While the Book of Lecan lists their six branches as Cinel Rechta, Cinel Trena, Cinel Luchta, Cinel Fergna, Cinel Domaingen and Cinel Deigill.

Kerrill's genealogy is given as Caireall mac Curnain mac Treana mac Fionnchada mac Nair mac Earca mac Tiobraide mac Sodhain Salbhuidhe mac Fiacha Araidhe. His grandfather, Treana mac Fionnchada, was the eponym of the Cinel Trena, who were apparently located close to Knockma as evinced by the placename Tír Mhic Trena (the land of the sons of Trena). It is believed that he was a kinsman of both Mo Lua of Kilmoluagh and Cuana of Kilcoonagh.

==Mission==

Local tradition maintains that Saint Patrick did extensive missionary work among the Soghain. Kerrill was a disciple of Saint Benan of Kilbennan, Tuam. Benen was born in Tír Ailill, County Sligo, though his mother was from Kilbennan. Benen's grandfather, Lughaidh mac Netach, gave his fort at Kilbennan to St. Patrick to establish a fort over which he placed Benen, who set it up as a training school for evangelists.

Kerrill was apparently with Patrick when the latter founded a church at Tawnagh, Lough Arrow. Patrick made Kerrill a bishop and placed him in charge of Tawnagh. He also led the nuns who were under the care of Mathona, Benen's sister.

Kerrill was later translated to Soghain, much of which Patrick had apparently reserved for him to evangelise.
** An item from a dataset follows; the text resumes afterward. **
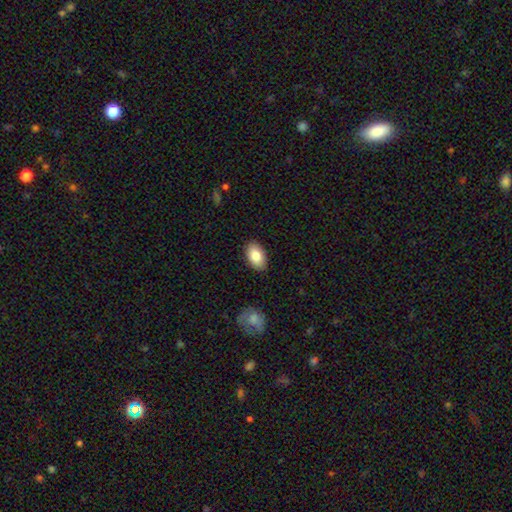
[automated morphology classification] A smooth galaxy with no disk features (84%) that is in between round and cigar-shaped (92%).

Vote fractions:
- Smooth or featured? smooth: 84% / featured or disk: 9% / star or artifact: 7%
- How rounded? in between: 92% / round: 7% / cigar-shaped: 1%
- Merging? none: 88% / minor disturbance: 9% / major disturbance: 2% / merger: 1%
Legends told about Kerrill include his fight with an Oll-phéist (terrible serpent) which was devastating the area about Cloonkeen. According to historian Joseph Mannion, the story "is an echo of the enormous struggle which took place between Christianity and Paganism and the defeat of the Oll-phéist by St. Kerrill symbolises his success as a Christian missionary in the area. The 'monster' in question, in all probability, refers to some pagan deity that was worshipped at this place in pre-Christian times ... Many similar stories are told ... at different locations throughout the country."

Kerrill is portrayed as having a rivalry with St Connell, whose eccleastical territory bounded Kerrill's. One outcome was a mutual cursing, in which Connell said, "May there be blood shed on every fair day in Kilconnell", to which Connell replied, "May there be a funeral every Monday in Cloonkeen.". To this day no funerals are held in Cloonkeenkerrill on Monday.

Connell has been mistaken for Conainne, a female missionary and founder of Kilconnell.

A miracle told of Kerrill stated that his intercessions with God allowed Cianóg ní Cicharáin to become pregnant after years of a childless marriage. She bore two daughters, who were the respective ancestors of Brian Boru and the Ó Conchobair Kings of Connacht.

Kerrill was important enough to be rated the second Patrick of that fifth (i.e., province).

There is a 14th Century Roman Catholic Church named Cille Choirill in Glen Spean, north of Ben Nevis, in the Lochaber district of the Scottish Highlands. Local tradition maintains that it is named for the same St Kerrill whom it is believed, evangelized in the area before returning to Clonkeenkerril in East Galway. Kerrill made an early foundation at Clonkeeneril and there was a church and a cross base there.